Que ce soit Damas, Beyrouth, le Caire ou d'autres villes comme Karachi ou Istanbul, les influences ne sont pas si évidentes comme c'est le cas pour Casablanca. La ville, dans son acception moderne, trouve en Casablanca un chantier de toutes les expérimentations où les plus grands architectes français du XX siècle ont installé une avant-garde que personne ne pouvait oser ni à Paris ni à Berlin.
Cette visite, importante pour la ville, sera suivie par une autre qui regroupe d'autres chercheurs venus des Pays-Bas pour les mêmes motifs : étudier les différents courants urbanistiques de la ville, mettre le doigt sur les styles architecturaux, alerter l'opinion publique sur les dangers de la non-protection du patrimoine architectural et offrir aux étudiants des exemples uniques d'architecture moderne.
Des Belges dans la ville
C'est un groupe de trente (30) personnes, toutes de nationalité belge, qui ont visité la ville de Casablanca le dimanche 15 avril dernier. Une visite organisée par l'Association Casamémoire, qui œuvre pour la protection et la sauvegarde du patrimoine architectural et urbain de la ville. Il était question d'un parcours qui fait presque le tour de tout le centre-ville. Les visiteurs, tous subjugués par la richesse du patrimoine de Casablanca , ont pu sillonner les grandes artères, en s'arrêtant sur quelques symboles typiques du patrimoine du Maroc.
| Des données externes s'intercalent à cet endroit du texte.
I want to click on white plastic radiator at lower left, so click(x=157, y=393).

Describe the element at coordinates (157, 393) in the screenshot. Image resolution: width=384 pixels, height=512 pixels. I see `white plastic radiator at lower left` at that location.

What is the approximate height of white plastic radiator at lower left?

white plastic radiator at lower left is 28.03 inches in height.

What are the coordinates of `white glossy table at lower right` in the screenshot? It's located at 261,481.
Et c'est là, un parcours qui met en évidence à la fois, les plus beaux bâtiments du Boulevard Mohammed V, un véritable concentré architectural de grande facture, les passages comme ceux d'El Glaoui, le Grand Socco, Sumica, Tazi, ainsi que de grands noms d'architectes qui ont donné à la ville ses lettres de Noblesse, d'Albert Laprade, à Marius Boyer en passant par Albert Greslin, Adrien Laforgue, Paul Tournon, Delaporte, Edmond Brion, Hubert Bride et d'autres grandes figures, qui ont fait de Casablanca la ville moderne que l'on connaît aujourd'hui. Pour les organisateurs de ce type de visite, c'est une façon de sensibiliser l'opinion publique internationale, aux richesses dont regorge la ville et surtout, par ricochet, pousser les autorités locales à se tourner vers la préservation de ce patrimoine, qui a perdu beaucoup de ses joyaux. Les visiteurs belges, qui connaissent Casablanca à travers une série de documentaires réalisés sur sa place dans le patrimoine mondial, ont mis l'accent sur deux points majeurs. D'un côté, la diversité des styles architecturaux qui reflètent des sensibilités urbanistiques mis en scène par quelques uns des noms cités plus haut ; d'autre part, ils ont insisté sur l'urgence de sauver d'autres immeubles qui tombent en ruine, de réhabiliter des quartiers entiers qui regorgent d'exemples architecturaux à sauvegarder et surtout la nécessité pour le Maroc d'œuvrer à inscrire le centre-ville au patrimoine universel de l'humanité.